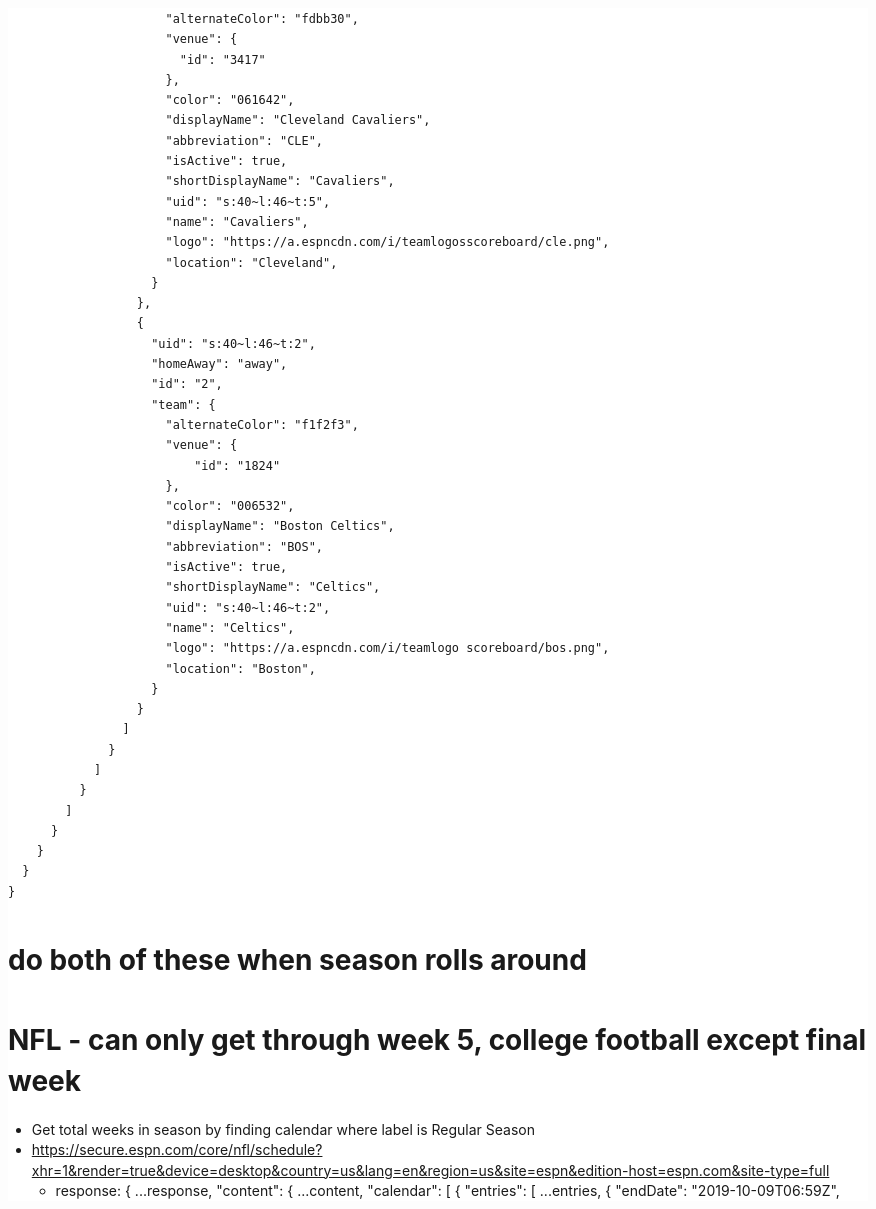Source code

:                           "alternateColor": "fdbb30",
                          "venue": {
                            "id": "3417"
                          },
                          "color": "061642",
                          "displayName": "Cleveland Cavaliers",
                          "abbreviation": "CLE",
                          "isActive": true,
                          "shortDisplayName": "Cavaliers",
                          "uid": "s:40~l:46~t:5",
                          "name": "Cavaliers",
                          "logo": "https://a.espncdn.com/i/teamlogosscoreboard/cle.png",
                          "location": "Cleveland",
                        }
                      },
                      {
                        "uid": "s:40~l:46~t:2",
                        "homeAway": "away",
                        "id": "2",
                        "team": {
                          "alternateColor": "f1f2f3",
                          "venue": {
                              "id": "1824"
                          },
                          "color": "006532",
                          "displayName": "Boston Celtics",
                          "abbreviation": "BOS",
                          "isActive": true,
                          "shortDisplayName": "Celtics",
                          "uid": "s:40~l:46~t:2",
                          "name": "Celtics",
                          "logo": "https://a.espncdn.com/i/teamlogo scoreboard/bos.png",
                          "location": "Boston",
                        }
                      }
                    ]
                  }
                ]
              }
            ]
          }
        }
      }
    }

# do both of these when season rolls around 
# NFL - can only get through week 5, college football except final week 
  - Get total weeks in season by finding calendar where label is Regular Season
  - https://secure.espn.com/core/nfl/schedule?xhr=1&render=true&device=desktop&country=us&lang=en&region=us&site=espn&edition-host=espn.com&site-type=full
    - response: {
      ...response,
      "content": {
        ...content,
        "calendar": [
          {
            "entries": [
              ...entries,
              {
                "endDate": "2019-10-09T06:59Z",
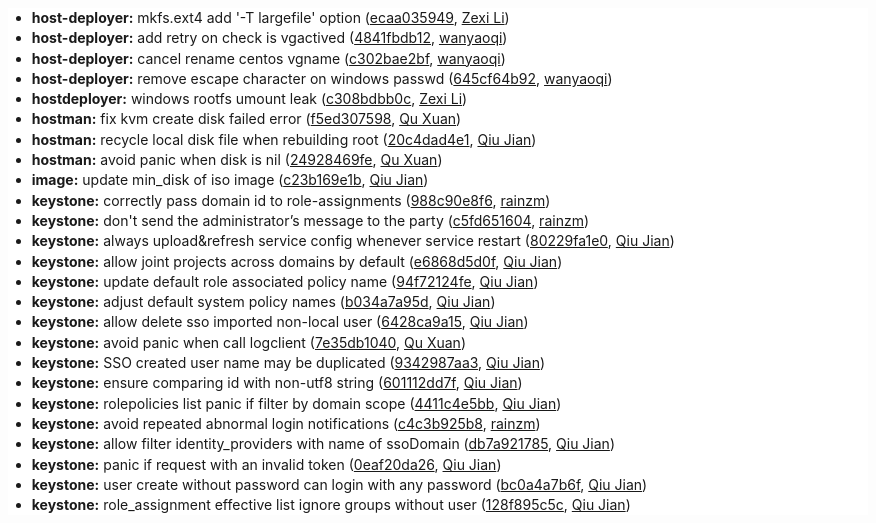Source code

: - **host-deployer:** mkfs.ext4 add '-T largefile' option ([ecaa035949](https://github.com/yunionio/cloudpods/commit/ecaa03594925ad76c9ed40fb6620ec5aba886d47), [Zexi Li](mailto:zexi.li@qq.com))
- **host-deployer:** add retry on check is vgactived ([4841fbdb12](https://github.com/yunionio/cloudpods/commit/4841fbdb12fa7d4096cc712be6d5da0973cb77bd), [wanyaoqi](mailto:wanyaoqi@yunionyun.com))
- **host-deployer:** cancel rename centos vgname ([c302bae2bf](https://github.com/yunionio/cloudpods/commit/c302bae2bf42dcf9c25ce7d8158cbf03c10fd624), [wanyaoqi](mailto:wanyaoqi@yunionyun.com))
- **host-deployer:** remove escape character on windows passwd ([645cf64b92](https://github.com/yunionio/cloudpods/commit/645cf64b92b3c0e977ee75f4d690224750dab043), [wanyaoqi](mailto:wanyaoqi@yunionyun.com))
- **hostdeployer:** windows rootfs umount leak ([c308bdbb0c](https://github.com/yunionio/cloudpods/commit/c308bdbb0c2b0b58b9a9ddb1ff31b13e2643e342), [Zexi Li](mailto:zexi.li@qq.com))
- **hostman:** fix kvm create disk failed error ([f5ed307598](https://github.com/yunionio/cloudpods/commit/f5ed307598e011185b57b73aed7d3306c10ccc90), [Qu Xuan](mailto:quxuan@yunionyun.com))
- **hostman:** recycle local disk file when rebuilding root ([20c4dad4e1](https://github.com/yunionio/cloudpods/commit/20c4dad4e1671dc5a9221e645b207ac322125e90), [Qiu Jian](mailto:qiujian@yunionyun.com))
- **hostman:** avoid panic when disk is nil ([24928469fe](https://github.com/yunionio/cloudpods/commit/24928469fe0e044830eb6f5615411dc706360016), [Qu Xuan](mailto:quxuan@yunionyun.com))
- **image:** update min_disk of iso image ([c23b169e1b](https://github.com/yunionio/cloudpods/commit/c23b169e1be179b4b06ca0e738cafb38ae519e0e), [Qiu Jian](mailto:qiujian@yunionyun.com))
- **keystone:** correctly pass domain id to role-assignments ([988c90e8f6](https://github.com/yunionio/cloudpods/commit/988c90e8f67073ebbfccedf83fe5def3a62471cd), [rainzm](mailto:mjoycarry@gmail.com))
- **keystone:** don't send the administrator’s message to the party ([c5fd651604](https://github.com/yunionio/cloudpods/commit/c5fd651604057b9734ff57d7d590a682ecea0548), [rainzm](mailto:mjoycarry@gmail.com))
- **keystone:** always upload&refresh service config whenever service restart ([80229fa1e0](https://github.com/yunionio/cloudpods/commit/80229fa1e03aeeafbc9602064e55e5a01e6987f2), [Qiu Jian](mailto:qiujian@yunionyun.com))
- **keystone:** allow joint projects across domains by default ([e6868d5d0f](https://github.com/yunionio/cloudpods/commit/e6868d5d0f35c3ac16c14d8b38000b58941df803), [Qiu Jian](mailto:qiujian@yunionyun.com))
- **keystone:** update default role associated policy name ([94f72124fe](https://github.com/yunionio/cloudpods/commit/94f72124fe5459e882f7f9fa6f942d9ccfbcfbd2), [Qiu Jian](mailto:qiujian@yunionyun.com))
- **keystone:** adjust default system policy names ([b034a7a95d](https://github.com/yunionio/cloudpods/commit/b034a7a95d5a737cf872d5eebd4b2f9ce8d4f621), [Qiu Jian](mailto:qiujian@yunionyun.com))
- **keystone:** allow delete sso imported non-local user ([6428ca9a15](https://github.com/yunionio/cloudpods/commit/6428ca9a15aee6a6aa60af7646689a5003d6a880), [Qiu Jian](mailto:qiujian@yunionyun.com))
- **keystone:** avoid panic when call logclient ([7e35db1040](https://github.com/yunionio/cloudpods/commit/7e35db1040faee848c8f2ce3d8ce9f544761a4bb), [Qu Xuan](mailto:quxuan@yunionyun.com))
- **keystone:** SSO created user name may be duplicated ([9342987aa3](https://github.com/yunionio/cloudpods/commit/9342987aa37644c039a7e49d26a4c221141786d9), [Qiu Jian](mailto:qiujian@yunionyun.com))
- **keystone:** ensure comparing id with non-utf8 string ([601112dd7f](https://github.com/yunionio/cloudpods/commit/601112dd7f81c85d2aae5a28e7eac40fae4baa48), [Qiu Jian](mailto:qiujian@yunionyun.com))
- **keystone:** rolepolicies list panic if filter by domain scope ([4411c4e5bb](https://github.com/yunionio/cloudpods/commit/4411c4e5bb96f2e45747d1b87da158c760f45efe), [Qiu Jian](mailto:qiujian@yunionyun.com))
- **keystone:** avoid repeated abnormal login notifications ([c4c3b925b8](https://github.com/yunionio/cloudpods/commit/c4c3b925b85488fcedaf98603d7af6cb7adfb5e6), [rainzm](mailto:mjoycarry@gmail.com))
- **keystone:** allow filter identity_providers with name of ssoDomain ([db7a921785](https://github.com/yunionio/cloudpods/commit/db7a9217856d80c49a1c3db0e51e747cd9bef1f5), [Qiu Jian](mailto:qiujian@yunionyun.com))
- **keystone:** panic if request with an invalid token ([0eaf20da26](https://github.com/yunionio/cloudpods/commit/0eaf20da26c420f643f81aa4797f2efe5f16585c), [Qiu Jian](mailto:qiujian@yunionyun.com))
- **keystone:** user create without password can login with any password ([bc0a4a7b6f](https://github.com/yunionio/cloudpods/commit/bc0a4a7b6fac66d2a750d7b46a4a9a28f98819a9), [Qiu Jian](mailto:qiujian@yunionyun.com))
- **keystone:** role_assignment effective list ignore groups without user ([128f895c5c](https://github.com/yunionio/cloudpods/commit/128f895c5c199a906e9aad415e04486fc5a29023), [Qiu Jian](mailto:qiujian@yunionyun.com))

++++++

▶ _What this task involves_: Your answer must be one number: how many lines of the entries hold the string "update".

▶ _Solution to this task_: 2